A rare September rainstorm, brought about by the remnant swirl of one time Hurricane Linda, has soaked Los Angeles this morning with nearly two inches of rain. It is the heaviest rain event in the city this year by a large margin and the heaviest September rain event in more than 30 years.
Through 10 a.m. local time, 1.79 inches of rain had fallen at Los Angeles International Airport (LAX) easily besting the previous wettest day this year of 0.69 inches from January 10.
Today’s rainfall alone puts this month in 3rd place among the wettest Septembers on record at both LAX and downtown Los Angeles, where an astonishing 2.39 inches of rain has fallen. That’s the wettest day in downtown LA in any month since March 20, 2011 (2.42 inches) according to The Weather Channel’s Jonathan Erdman.
Other sections of Southern California have also been deluged. Santa Monica has picked up 1.75 inches and Alhambra 1.82 inches according to the LA Times (through 7:30 a.m. local time). A flood advisory spanned all of Los Angeles County.
“The rain will cause ponding of water on area roadways through the morning commute with local flooding of low lying areas and intersections,” the National Weather Service in Oxnard, Calif. cautioned. “Heavy downpours may cause minor mud and debris in and around recent burn areas.”
Firefighters have conducted two rescues due to people stranded by floodwaters the LA Times reports.
— Julie Sone (@ABC7JulieSone) September 15, 2015
Substantial rain in mid-September is highly unusual in the Southern California. Consider the previous record rainfall for September 15 at LAX was a mere 0.01 inches in 1982. The monthly average rainfall is just 0.24 inches.

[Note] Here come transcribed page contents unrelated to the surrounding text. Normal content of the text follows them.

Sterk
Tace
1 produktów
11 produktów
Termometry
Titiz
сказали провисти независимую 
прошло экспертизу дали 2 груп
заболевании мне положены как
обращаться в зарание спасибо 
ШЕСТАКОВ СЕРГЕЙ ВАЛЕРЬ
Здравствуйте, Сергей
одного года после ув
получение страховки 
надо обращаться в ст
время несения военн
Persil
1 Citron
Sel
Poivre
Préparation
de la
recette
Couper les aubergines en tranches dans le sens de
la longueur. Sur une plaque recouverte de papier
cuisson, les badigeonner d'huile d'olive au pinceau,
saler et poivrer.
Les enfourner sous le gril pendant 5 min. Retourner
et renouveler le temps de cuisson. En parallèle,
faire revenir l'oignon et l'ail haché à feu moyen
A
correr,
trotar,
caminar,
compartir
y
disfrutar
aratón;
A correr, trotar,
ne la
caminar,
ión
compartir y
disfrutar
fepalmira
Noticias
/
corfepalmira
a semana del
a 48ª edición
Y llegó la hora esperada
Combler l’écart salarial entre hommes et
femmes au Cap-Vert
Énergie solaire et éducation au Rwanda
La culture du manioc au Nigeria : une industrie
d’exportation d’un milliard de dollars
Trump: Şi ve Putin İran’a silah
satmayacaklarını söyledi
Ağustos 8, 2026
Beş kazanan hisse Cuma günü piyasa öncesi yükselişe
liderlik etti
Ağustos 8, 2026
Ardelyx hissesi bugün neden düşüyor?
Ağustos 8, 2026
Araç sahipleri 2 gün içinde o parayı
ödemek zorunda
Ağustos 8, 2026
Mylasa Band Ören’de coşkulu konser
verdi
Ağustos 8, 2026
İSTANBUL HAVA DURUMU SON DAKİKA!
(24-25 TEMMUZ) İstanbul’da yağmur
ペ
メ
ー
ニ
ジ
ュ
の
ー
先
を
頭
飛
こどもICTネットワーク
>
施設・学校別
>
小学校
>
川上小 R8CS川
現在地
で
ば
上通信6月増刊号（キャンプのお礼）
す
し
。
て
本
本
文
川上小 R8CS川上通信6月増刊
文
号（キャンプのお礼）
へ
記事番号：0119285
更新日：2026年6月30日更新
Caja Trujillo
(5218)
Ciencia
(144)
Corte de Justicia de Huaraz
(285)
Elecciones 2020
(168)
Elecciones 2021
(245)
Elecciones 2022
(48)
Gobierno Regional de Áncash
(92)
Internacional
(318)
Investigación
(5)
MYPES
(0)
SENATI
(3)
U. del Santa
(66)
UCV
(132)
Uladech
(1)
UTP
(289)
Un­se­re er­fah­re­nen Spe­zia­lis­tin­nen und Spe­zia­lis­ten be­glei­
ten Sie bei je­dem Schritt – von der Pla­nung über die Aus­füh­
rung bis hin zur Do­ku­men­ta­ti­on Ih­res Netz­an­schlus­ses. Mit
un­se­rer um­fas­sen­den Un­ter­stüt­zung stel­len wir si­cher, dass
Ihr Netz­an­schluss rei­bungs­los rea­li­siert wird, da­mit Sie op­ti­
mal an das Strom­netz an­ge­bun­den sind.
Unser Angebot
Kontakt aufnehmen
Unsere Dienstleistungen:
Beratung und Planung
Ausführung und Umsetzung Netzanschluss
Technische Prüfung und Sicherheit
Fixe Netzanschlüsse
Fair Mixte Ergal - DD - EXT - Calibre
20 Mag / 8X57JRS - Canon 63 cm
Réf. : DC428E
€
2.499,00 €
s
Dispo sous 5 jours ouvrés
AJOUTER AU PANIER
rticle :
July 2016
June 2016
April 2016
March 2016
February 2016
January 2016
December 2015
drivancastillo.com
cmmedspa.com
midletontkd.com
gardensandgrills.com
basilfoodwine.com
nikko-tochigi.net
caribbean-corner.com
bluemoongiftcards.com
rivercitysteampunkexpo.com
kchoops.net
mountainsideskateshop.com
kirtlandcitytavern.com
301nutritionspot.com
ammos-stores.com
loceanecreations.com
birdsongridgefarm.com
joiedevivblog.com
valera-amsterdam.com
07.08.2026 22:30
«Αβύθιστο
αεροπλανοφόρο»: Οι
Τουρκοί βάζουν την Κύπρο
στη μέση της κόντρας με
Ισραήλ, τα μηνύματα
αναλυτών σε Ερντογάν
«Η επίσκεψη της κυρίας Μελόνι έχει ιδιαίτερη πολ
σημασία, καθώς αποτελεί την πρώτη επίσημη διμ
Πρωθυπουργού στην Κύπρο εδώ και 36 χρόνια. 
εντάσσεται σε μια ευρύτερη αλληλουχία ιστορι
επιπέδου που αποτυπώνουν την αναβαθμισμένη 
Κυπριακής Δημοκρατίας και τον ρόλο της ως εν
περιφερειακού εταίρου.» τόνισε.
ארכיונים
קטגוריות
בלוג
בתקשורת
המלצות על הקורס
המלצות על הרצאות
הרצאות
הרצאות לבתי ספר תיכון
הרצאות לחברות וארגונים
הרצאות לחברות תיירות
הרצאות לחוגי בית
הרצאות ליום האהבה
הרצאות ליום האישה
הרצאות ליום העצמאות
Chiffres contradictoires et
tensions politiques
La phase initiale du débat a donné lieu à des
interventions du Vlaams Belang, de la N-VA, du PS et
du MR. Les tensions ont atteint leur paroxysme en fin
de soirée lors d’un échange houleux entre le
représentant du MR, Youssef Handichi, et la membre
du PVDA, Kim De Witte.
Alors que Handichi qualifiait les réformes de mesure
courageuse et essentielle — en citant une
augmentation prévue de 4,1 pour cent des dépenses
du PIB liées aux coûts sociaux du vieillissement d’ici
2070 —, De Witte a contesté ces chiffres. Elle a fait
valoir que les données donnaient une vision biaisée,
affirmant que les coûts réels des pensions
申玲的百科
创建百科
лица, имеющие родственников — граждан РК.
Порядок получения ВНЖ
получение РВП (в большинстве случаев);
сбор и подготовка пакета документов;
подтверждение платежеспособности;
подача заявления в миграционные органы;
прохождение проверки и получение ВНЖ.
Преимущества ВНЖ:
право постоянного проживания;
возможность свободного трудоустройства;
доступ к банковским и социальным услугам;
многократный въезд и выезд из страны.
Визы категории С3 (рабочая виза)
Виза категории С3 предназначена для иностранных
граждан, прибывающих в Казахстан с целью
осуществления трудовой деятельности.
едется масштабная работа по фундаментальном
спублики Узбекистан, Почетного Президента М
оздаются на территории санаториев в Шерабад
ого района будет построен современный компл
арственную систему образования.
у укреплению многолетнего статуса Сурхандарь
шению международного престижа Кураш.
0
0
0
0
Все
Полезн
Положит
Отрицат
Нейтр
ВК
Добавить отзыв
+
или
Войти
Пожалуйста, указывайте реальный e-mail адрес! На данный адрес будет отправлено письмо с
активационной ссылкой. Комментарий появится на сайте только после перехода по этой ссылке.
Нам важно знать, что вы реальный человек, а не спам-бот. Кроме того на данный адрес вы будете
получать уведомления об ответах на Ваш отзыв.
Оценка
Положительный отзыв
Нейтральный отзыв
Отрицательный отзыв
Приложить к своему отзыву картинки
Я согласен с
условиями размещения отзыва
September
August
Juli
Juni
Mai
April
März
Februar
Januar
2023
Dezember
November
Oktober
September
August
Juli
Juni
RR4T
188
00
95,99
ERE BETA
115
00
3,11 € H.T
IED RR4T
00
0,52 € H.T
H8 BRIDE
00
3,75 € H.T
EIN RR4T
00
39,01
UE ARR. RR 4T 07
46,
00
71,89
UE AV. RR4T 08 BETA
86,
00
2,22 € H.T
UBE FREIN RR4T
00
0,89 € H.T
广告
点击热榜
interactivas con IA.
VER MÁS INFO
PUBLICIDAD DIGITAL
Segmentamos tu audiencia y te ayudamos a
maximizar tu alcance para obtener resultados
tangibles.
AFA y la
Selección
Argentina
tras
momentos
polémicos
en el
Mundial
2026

LAX has reported moderate to heavy rain at the top of the hour for seven consecutive hours since 3 a.m. local time as a solid swath of precipitation pushed onshore.
Additional rains are possible through the morning before Linda’s remnants shift eastward.
Linda formed on Sept. 6 as a tropical storm and peaked as a Category 3 hurricane last week. It rapidly weakened late last week but onshore steering currents helped sweep some of its lingering moisture into the drought-plagued state.
The soaking in Southern California is certainly welcome but represents only a small dent in the drought. Southern California is missing the equivalent of two year’s worth of rain according to Climate.gov. “This deficit isn’t so much a hole as a giant chasm,” writes Climate.gov blogger Tom DiLiberto.
But the rains so far this summer represent should be considered a bonus since they are typically so hard to come by prior to late fall and winter. Today’s rainfall follows the wettest July on record in Los Angeles, in which it picked up 0.38 inches from a mid-month rainstorm.
The summer rains may offer a preview of the coming wet season which has a good chance to produce substantial precipitation in Southern California due to the strong El Nino event underway. In fact, El Nino could be said to have an assist in today’s rainfall as it tends to elevate hurricane activity in the eastern tropical Pacific, where Linda formed.
In a climate rarity, Los Angeles has received more rain this month than Washington, D.C. (0.27 inches), Atlanta (1.42 inches) and Boston (1.43 inches).